For the records below, tally every line that has the word "appx" and reply with the number alone.

(Data under study)

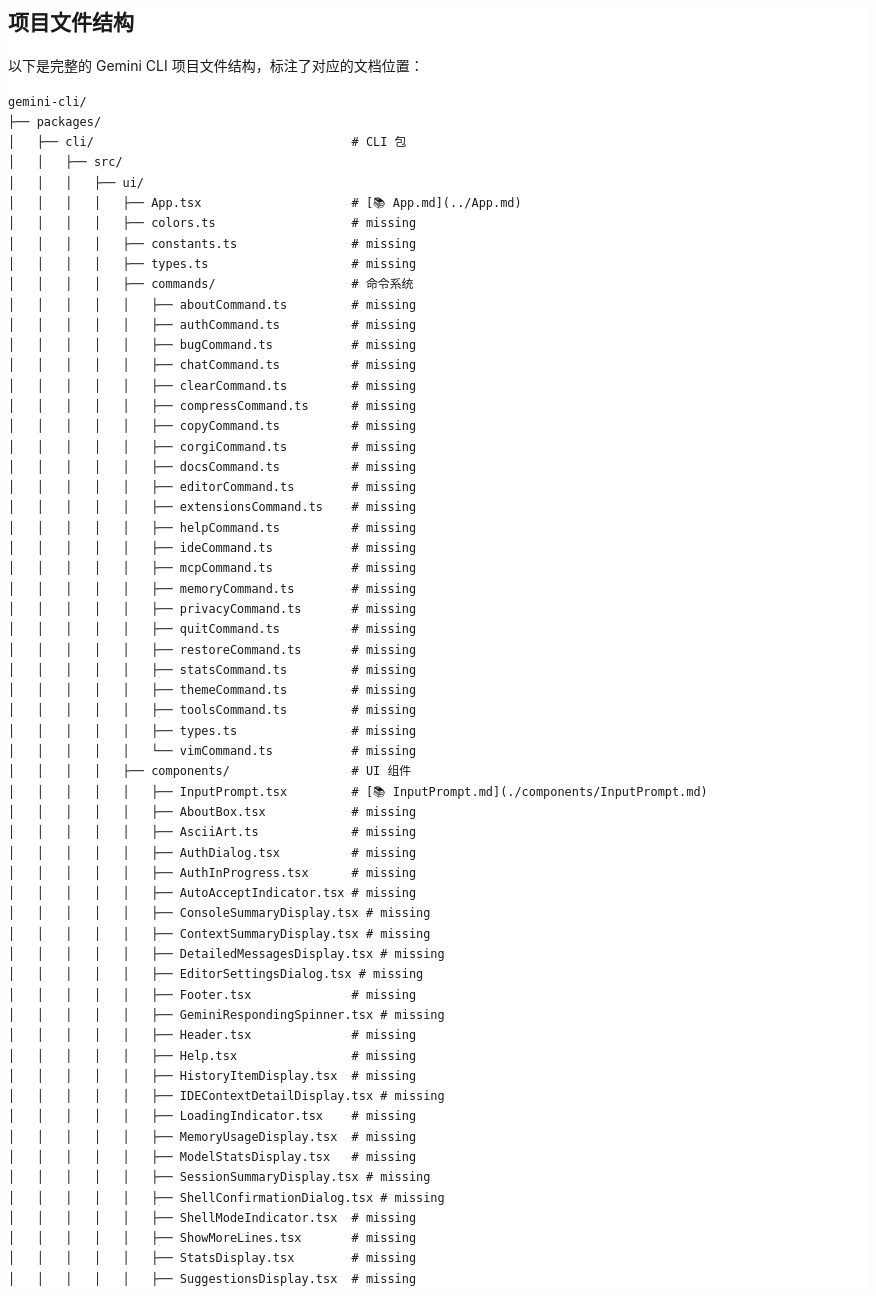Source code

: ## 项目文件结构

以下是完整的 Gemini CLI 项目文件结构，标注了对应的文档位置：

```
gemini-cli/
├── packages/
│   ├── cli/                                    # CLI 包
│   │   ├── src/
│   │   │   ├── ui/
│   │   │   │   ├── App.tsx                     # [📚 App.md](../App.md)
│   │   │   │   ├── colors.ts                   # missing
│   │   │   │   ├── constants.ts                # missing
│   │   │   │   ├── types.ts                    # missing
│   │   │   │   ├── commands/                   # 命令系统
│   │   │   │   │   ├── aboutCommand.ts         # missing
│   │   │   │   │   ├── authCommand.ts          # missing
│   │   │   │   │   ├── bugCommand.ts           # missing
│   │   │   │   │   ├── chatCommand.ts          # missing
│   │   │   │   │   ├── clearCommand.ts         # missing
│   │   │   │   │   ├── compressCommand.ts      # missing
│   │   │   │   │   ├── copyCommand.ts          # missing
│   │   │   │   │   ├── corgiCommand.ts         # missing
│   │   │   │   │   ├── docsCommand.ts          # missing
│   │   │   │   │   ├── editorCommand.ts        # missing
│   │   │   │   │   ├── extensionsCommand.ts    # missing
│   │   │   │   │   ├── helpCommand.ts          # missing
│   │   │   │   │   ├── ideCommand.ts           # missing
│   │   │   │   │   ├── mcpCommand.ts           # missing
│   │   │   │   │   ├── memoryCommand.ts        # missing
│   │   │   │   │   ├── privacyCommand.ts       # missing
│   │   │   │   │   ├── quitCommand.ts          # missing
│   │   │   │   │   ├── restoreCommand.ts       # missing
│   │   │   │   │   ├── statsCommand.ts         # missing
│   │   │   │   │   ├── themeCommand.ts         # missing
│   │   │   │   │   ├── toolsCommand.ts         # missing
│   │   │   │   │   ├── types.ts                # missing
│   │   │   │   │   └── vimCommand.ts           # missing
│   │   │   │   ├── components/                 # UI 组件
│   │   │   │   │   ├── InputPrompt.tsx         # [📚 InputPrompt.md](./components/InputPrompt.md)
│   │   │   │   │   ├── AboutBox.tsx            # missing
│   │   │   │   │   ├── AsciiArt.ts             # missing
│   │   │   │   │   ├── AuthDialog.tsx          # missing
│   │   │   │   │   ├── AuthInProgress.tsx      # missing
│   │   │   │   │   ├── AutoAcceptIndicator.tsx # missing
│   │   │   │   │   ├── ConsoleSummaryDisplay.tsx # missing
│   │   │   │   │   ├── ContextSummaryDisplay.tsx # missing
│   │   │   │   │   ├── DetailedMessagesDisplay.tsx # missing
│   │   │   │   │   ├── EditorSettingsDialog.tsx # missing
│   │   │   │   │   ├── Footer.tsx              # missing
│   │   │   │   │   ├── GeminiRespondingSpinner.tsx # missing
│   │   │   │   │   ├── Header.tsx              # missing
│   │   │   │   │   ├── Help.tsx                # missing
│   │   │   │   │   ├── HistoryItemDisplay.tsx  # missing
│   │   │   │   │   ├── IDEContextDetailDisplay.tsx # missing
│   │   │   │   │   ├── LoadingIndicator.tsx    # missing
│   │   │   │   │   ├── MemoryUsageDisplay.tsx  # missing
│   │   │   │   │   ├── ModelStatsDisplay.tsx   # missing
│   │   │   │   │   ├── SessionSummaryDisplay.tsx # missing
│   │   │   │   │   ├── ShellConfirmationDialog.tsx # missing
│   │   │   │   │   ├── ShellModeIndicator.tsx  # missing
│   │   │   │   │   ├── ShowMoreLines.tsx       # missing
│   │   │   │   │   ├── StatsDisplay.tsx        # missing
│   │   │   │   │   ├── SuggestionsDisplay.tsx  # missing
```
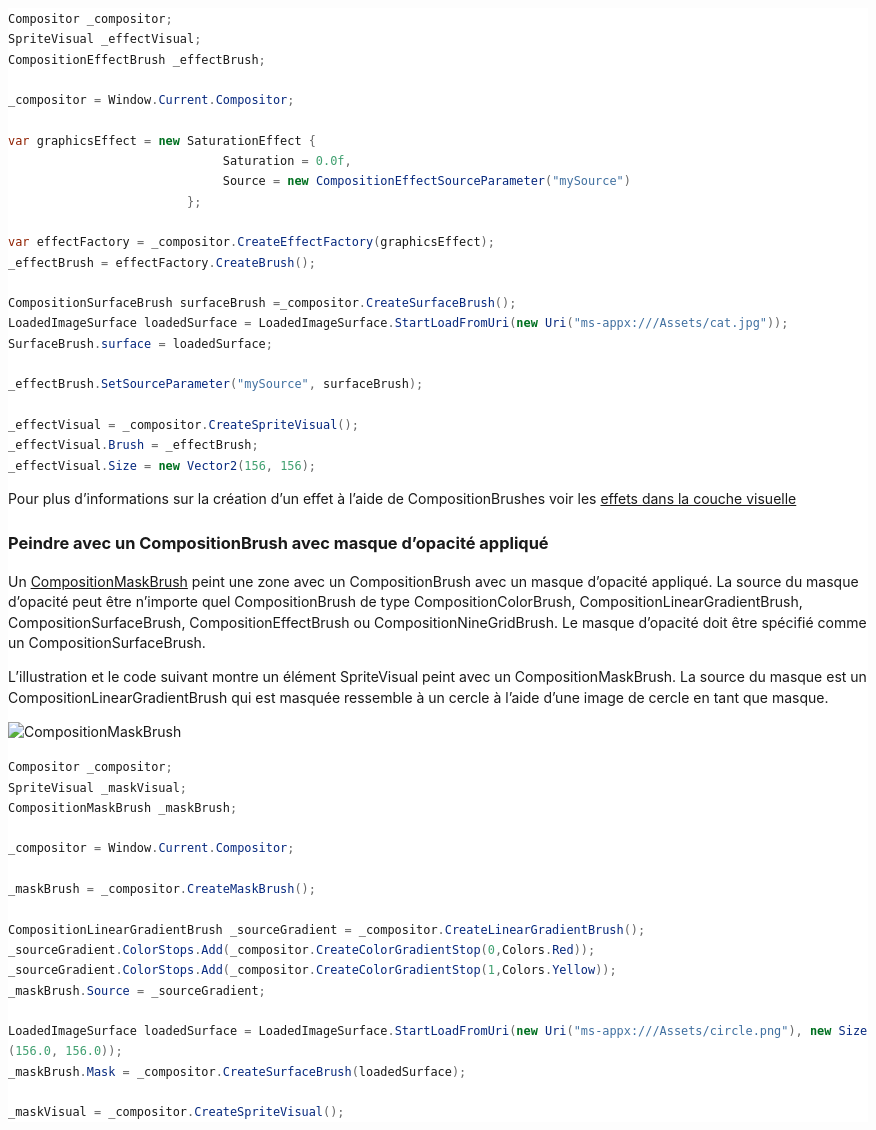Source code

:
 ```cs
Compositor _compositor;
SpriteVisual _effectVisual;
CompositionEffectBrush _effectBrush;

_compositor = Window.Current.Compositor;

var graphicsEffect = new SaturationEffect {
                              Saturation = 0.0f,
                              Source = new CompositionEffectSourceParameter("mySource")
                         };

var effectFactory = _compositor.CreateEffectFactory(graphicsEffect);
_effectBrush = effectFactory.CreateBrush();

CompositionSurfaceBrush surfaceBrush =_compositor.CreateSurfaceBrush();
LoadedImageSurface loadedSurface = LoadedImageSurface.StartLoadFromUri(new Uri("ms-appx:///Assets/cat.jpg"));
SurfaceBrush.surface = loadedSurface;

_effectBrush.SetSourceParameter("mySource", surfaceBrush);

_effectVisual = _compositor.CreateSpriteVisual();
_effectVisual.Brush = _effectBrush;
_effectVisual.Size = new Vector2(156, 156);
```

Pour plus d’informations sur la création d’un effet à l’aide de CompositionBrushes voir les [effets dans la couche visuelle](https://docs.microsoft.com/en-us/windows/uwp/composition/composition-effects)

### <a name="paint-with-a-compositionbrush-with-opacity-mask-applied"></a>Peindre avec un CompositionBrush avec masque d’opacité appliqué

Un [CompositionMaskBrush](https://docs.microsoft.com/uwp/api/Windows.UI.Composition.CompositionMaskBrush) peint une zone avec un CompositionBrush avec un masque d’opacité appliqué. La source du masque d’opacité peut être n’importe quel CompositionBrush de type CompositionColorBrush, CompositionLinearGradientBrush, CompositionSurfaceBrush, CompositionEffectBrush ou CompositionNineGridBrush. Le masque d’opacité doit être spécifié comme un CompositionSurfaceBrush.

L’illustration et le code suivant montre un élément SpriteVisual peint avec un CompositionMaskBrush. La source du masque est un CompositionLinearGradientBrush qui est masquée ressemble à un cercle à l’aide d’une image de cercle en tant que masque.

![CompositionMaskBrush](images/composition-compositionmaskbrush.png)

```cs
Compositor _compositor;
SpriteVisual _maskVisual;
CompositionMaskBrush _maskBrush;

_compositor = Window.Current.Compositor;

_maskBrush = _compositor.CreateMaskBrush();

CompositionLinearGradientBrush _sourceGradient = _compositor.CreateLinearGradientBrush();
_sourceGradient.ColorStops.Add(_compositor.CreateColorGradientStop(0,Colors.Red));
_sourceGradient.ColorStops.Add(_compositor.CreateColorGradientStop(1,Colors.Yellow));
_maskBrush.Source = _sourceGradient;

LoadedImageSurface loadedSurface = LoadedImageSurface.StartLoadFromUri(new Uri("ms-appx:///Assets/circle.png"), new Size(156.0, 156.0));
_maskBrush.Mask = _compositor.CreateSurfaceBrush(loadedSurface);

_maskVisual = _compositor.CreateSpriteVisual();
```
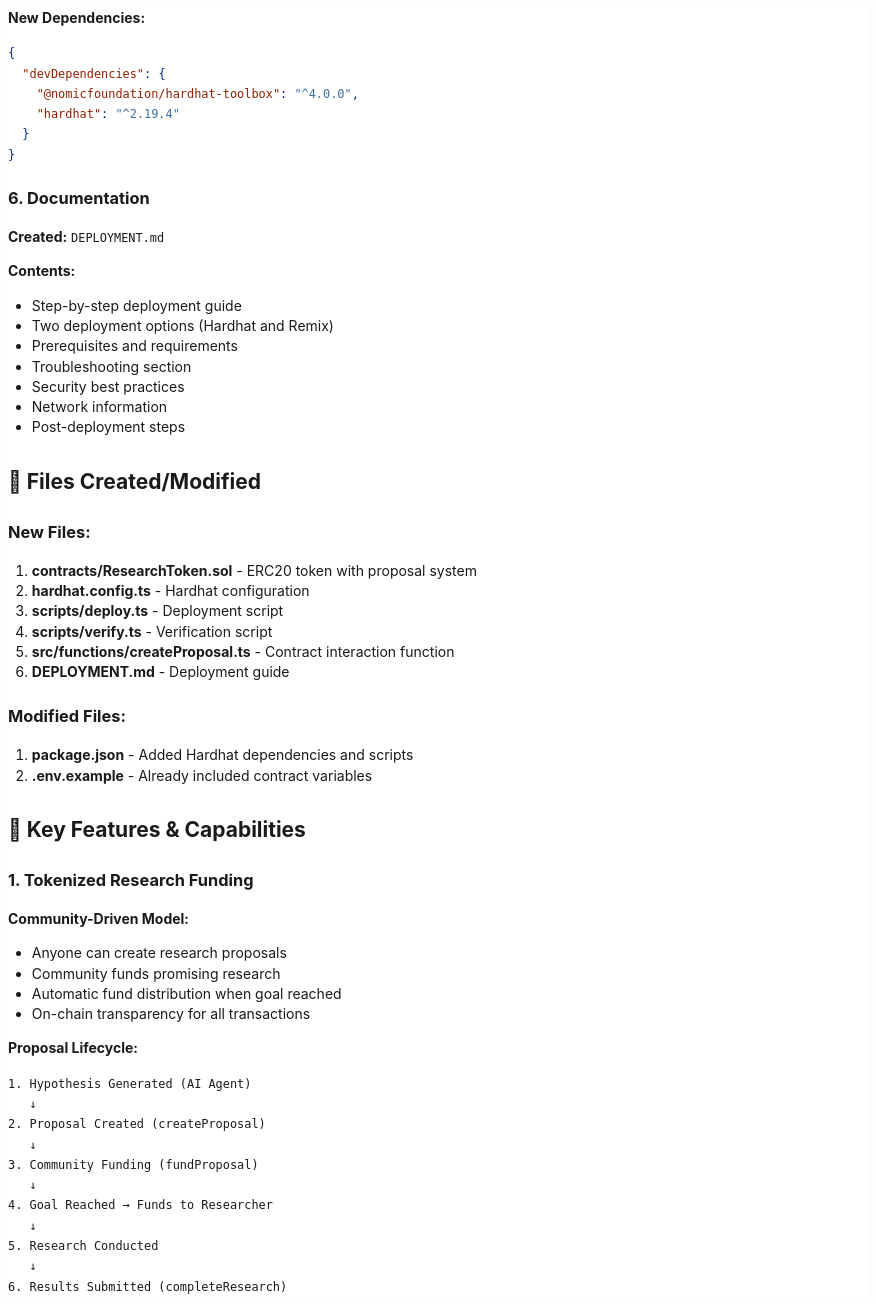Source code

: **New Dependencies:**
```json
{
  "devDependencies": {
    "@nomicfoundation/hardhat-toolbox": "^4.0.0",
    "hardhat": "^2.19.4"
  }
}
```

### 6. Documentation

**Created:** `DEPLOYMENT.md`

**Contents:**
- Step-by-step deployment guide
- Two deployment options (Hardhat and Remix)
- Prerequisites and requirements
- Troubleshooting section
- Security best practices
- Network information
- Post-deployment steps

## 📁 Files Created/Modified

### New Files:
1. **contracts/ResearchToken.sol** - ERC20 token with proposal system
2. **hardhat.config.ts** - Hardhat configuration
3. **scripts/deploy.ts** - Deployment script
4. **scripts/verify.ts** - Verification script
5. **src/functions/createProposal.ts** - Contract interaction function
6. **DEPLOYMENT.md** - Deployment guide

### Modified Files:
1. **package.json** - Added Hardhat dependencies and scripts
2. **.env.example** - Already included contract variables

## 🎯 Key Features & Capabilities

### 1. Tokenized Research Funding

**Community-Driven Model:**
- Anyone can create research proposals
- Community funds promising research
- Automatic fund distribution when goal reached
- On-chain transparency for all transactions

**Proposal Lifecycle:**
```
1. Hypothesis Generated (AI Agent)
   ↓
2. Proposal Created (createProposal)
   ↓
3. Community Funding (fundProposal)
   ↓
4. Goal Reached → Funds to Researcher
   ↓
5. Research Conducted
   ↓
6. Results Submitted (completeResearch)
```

(End Data under study)

▶ _Result_: 2